The spending increase is possible partly because of $8 million in revenue the city is expecting to receive this year because of the state’s legislature’s vote to raise the gas tax. The city will also tap $6 million from a pot of county option income tax revenue that was returned from the state last year. Since then, $39 million in COIT revenue that needs to be spent on transportation funding has been sitting in the city’s rainy day fund.
A council committee unanimously approved the $14 million spending plan Aug. 23.
The new spending includes the first installment—$5 million—of the $12 million total three-year plan to update the city’s 27,000 streetlights with light-emitting diode, or LED, technology and add 4,000 more streetlights by using the estimated $800,000 in annual savings.
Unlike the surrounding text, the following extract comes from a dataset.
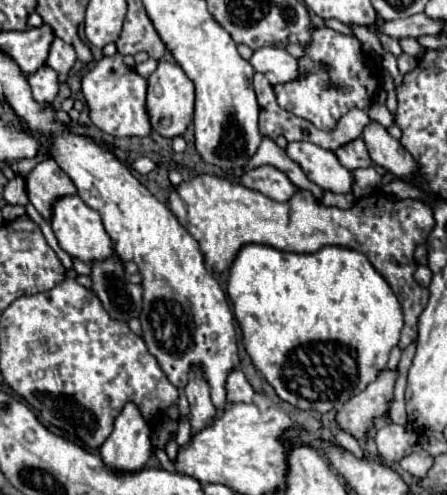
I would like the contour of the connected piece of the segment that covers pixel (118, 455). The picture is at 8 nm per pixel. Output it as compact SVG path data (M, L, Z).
M132 401L114 419L114 431L98 451L108 467L120 467L120 471L140 471L146 465L152 455L150 427Z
Vop Osili, a Democratic council member, praised Mayor Joe Hogsett’s administration for taking “this bull by the horns."
“This has been such a longstanding issue in my district, and I’m sure, so many others,” Osili said.
The streetlight funding, along with a $1 million match to pay for resurfacing a portion of 38th Street from Emerson Avenue to Arlington Avenue, will be paid for by the COIT revenue.
“That’s a big project for us,” said Department of Public Works Director Dan Parker, referring to 38th Street. “If you’ve driven on East 38th Street, you understand why that needs to happen.”
The $8 million in gas tax revenue will be used to pay for several “shelf ready” projects for the city, including upgrading Mitthoeffer Road between 21st and 38th Streets, and rehabbing a bridge on South Keystone Avenue over Pleasant Run Creek that Parker says “desperately needs work.”
“These are all projects we had designed with the hope the state would take some action,” Parker said. “Then they did. We’re ready to go.”
Approving the spending now could allow the projects to get off the ground later this year or early next year, Parker told council members in late August, by allowing them to get under contract.
Council Vice President Zach Adamson said as much as the city “can get done this year, the better.”